Erst kam ein allgemeiner Gedächtnistest, 30 der Kandidaten hatten wirklich HSAM, für sie kamen weitere Tests. In einem zeigt man ihnen auf einem PC-Schirm einige Wörter, die um ein Thema kreisten – etwa um das Schlafen: „Bett“, „rasten“ etc. –, nur das zentrale Wort selbst war nicht dabei: „schlafen“. Aber in der Erinnerung taucht es auf, häufig, bei 70Prozent der normal Vergesslichen. Und bei exakt so viel derer mit HSAM.

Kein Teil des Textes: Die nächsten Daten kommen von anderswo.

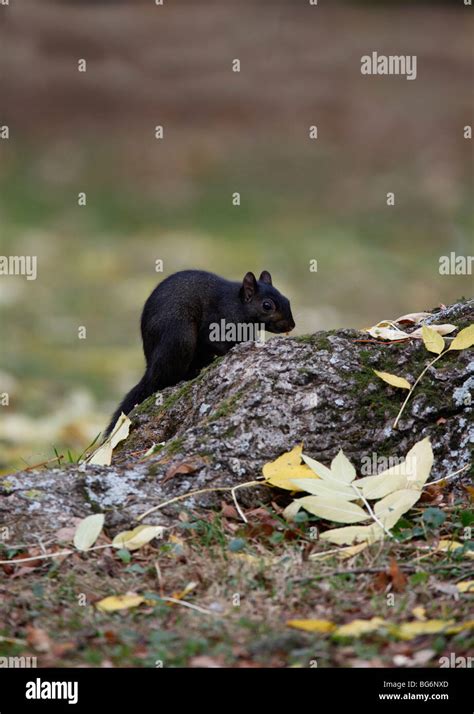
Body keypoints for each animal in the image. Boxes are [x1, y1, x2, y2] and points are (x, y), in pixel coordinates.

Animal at [105, 268, 294, 432]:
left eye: (287, 299)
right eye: (267, 305)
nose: (292, 325)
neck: (237, 304)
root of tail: (150, 368)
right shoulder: (217, 322)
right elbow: (214, 341)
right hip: (180, 338)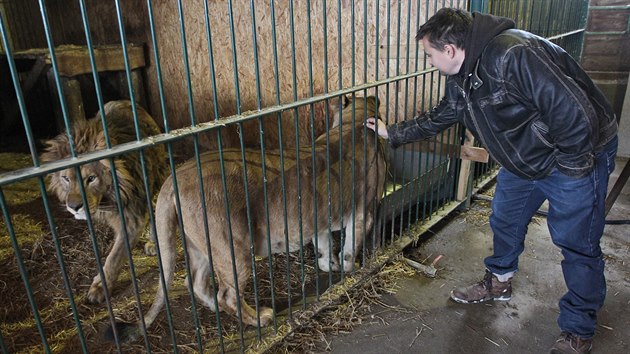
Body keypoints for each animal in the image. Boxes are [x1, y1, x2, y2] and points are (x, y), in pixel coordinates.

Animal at [40, 100, 167, 304]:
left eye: (91, 178)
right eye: (66, 178)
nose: (73, 207)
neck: (111, 195)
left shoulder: (131, 219)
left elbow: (114, 257)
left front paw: (100, 287)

Gesehen haben, was es nie zu sehen gab

In einem zweiten Test schnitten diese gar schlechter ab: Diesmal wurde eine Fotoserie von einem Verbrechen gezeigt – ein Mann beraubt eine Frau –, und eine Dreiviertelstunde später erhielten die Testpersonen einen Text zu lesen, in dem der gleiche Vorfall beschrieben war. Aber in sechs Details wich die Beschreibung von den Bildern ab. Und jene mit HSAM erinnerten sich bei der anschließenden Befragung, was sie denn auf den Bildern gesehen hätten, viel häufiger falsch, nämlich an das Gelesene, als die anderen.

Sie taten sich dafür im dritten Test schwerer, er war der spukhafteste: Es ging um United Flight 93, eines der entführten Flugzeuge von 9/11, es stürzte in Pennsylvania ab. Diesen Absturz habe jemand zufällig mitgefilmt, das sei dann oft im TV zu sehen gewesen, erzählten die Forscher den Testpersonen: 29 Prozent der „Normalen“ und 20 Prozent jener mit HSAM erinnerten sich, den Film gesehen zu haben. Aber es gibt keinen Film, und es gab nie einen (Pnas, 18.11.). „Niemand ist immun gegen eine Verfälschung der Erinnerung“, schließt Pathitis.